Ontem, a ministra da Agricultura, Tereza Cristina, se reuniu com o presidente do Supremo Tribunal Federal (STF), Dias Toffoli, para propor uma solução negociada para as atuais disputas legais entre povos indígenas e produtores rurais. “Há mais de 20 anos temos ações judiciais de ambos os lados; eu acho que é um jogo de perder e perder”, disse Cristina.
Toffoli concordou que é necessário respeitar os direitos das minorias indígenas, “sem menosprezar o direito dos produtores rurais, que muitas vezes não são grandes proprietários, mas pequenos produtores”. Evidências mostram que proprietários de terras em grande escala também estão frequentemente envolvidos em disputas legais indígenas. Nenhuma decisão oficial sobre a resolução de conflitos indígenas e produtores foi anunciada.
Ministro do Meio Ambiente, Salles, se manifesta
Também na semana passada, o ministro do Meio Ambiente, Ricardo Salles, participou de uma entrevista polêmica na televisão brasileira. Aqui estão alguns trechos que despertaram uma reação intensa dos ambientalistas:
Declaração: “Não vamos mudar a meta do [Brasil do Acordo de Paris], embora o acordo [permita] a mudança da meta. Não é [só] isso: você pode rever as metas em qualquer lugar [e em ambas as direções].”
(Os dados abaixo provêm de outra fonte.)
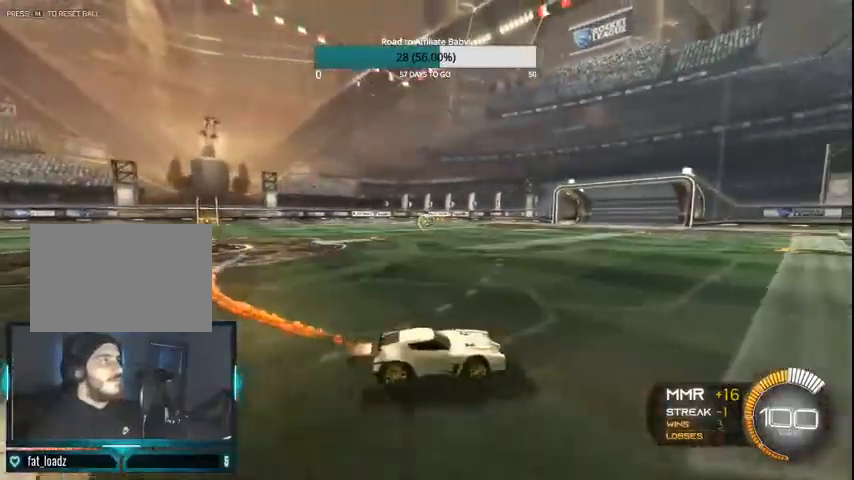
{"dt_ms": 500, "buttons": ["CIRCLE", "L1", "R2"], "left_stick": "right", "right_stick": "center", "events": [[200, "left_stick", "down-left"], [233, "L1", "down"], [300, "CROSS", "down"], [400, "left_stick", "down-right"], [467, "CROSS", "up"], [467, "left_stick", "right"]]}
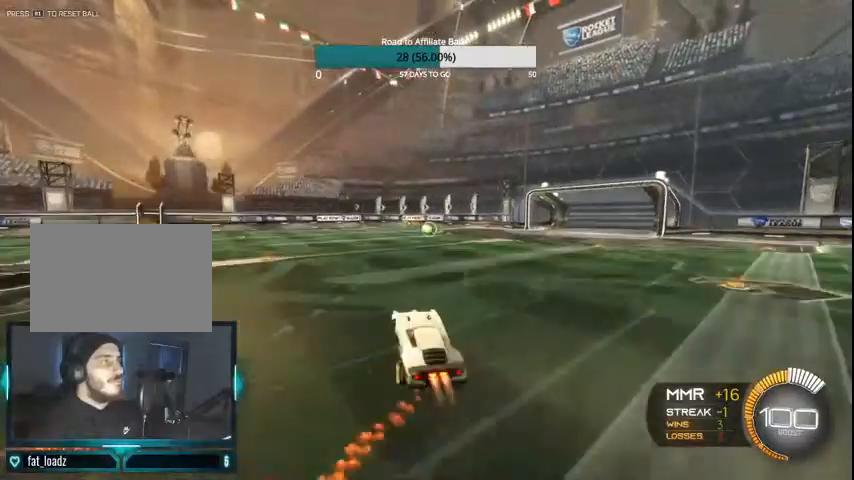
{"dt_ms": 500, "buttons": ["L1", "R2"], "left_stick": "right", "right_stick": "center", "events": [[133, "left_stick", "up-right"], [300, "CIRCLE", "up"], [367, "CIRCLE", "down"], [433, "left_stick", "right"], [500, "CIRCLE", "up"]]}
Resposta: Isso é falso. Se o Brasil decidir rever sua meta voluntária de redução de emissão de carbono do Acordo do Clima de Paris 2015, o Brasil precisaria sair do acordo de Paris.
Declaração: “Eu não preciso de uma secretaria [de florestas]. O IBAMA está lá para isso.”
Resposta: O IBAMA é uma agência de fiscalização que detecta e pune crimes ambientais. A Secretaria de Clima e Florestas, abolida pelo Presidente Bolsonaro, tinha um propósito diferente. Ela formulou políticas públicas e foi responsável pela implementação de planos de prevenção e controle do desmatamento nos biomas Amazônia e Cerrado.
Declaração: “Que diferença faz quem é Chico Mendes? (…) Da parte dos ambientalistas, [os] mais ligados à esquerda, exaltam Mendes. Aqueles ligados ao agronegócio dizem que ele usou os seringueiros para se beneficiar.”
Resposta: Chico Mendes foi um seringueiro e ativista ambiental que lutou de maneira eficaz e ousada pela preservação da floresta amazônica e foi assassinado por um produtor agrícola de grande escala em 1988. O governo brasileiro homenageou Mendes nomeando seu serviço de parques nacionais.
Salles exige dados do Fundo Amazônia para auditoria legítima
Em outras notícias na semana passada, o ministro Salles se reuniu com funcionários do BNDES para obter acesso total aos contratos do Fundo Amazônia administrados pelo gigante banco de desenvolvimento. O ministro queria informações específicas, como metas e relatórios sobre as atividades do fundo, mas os funcionários do BNDES levantaram questões sobre o acesso à informação, com base em regras de privacidade e procedimentos burocráticos que não foram atendidos adequadamente pela solicitação.
Em seguida, Salles teria entrado em contato com o Controlador-Geral da União (CGU), Wagner Rosário, que tem a prerrogativa legal de obter acesso a qualquer documento relacionado à administração federal. A análise dos contratos do Fundo Amazônia deve levar 60 dias, após isso, podem ser tomadas medidas governamentais. O que essas medidas poderiam ser, ou por que elas podem ser tomadas, é atualmente desconhecido.
O Fundo Amazônia tem 103 contratos para limitar o desmatamento em vigor no Brasil, cerca de metade deles com ONGs, e já recebeu R$ 3,4 bilhões, principalmente do governo norueguês. Mais cedo, o Ministério do Meio Ambiente notificou as ONGs ambientais brasileiras que recebem verbas federais informando que a administração de Bolsonaro estará auditando seus contratos e, a princípio, ameaçou suspender o financiamento durante a auditoria. Grupos ambientalistas expressaram profunda preocupação com as ações do governo.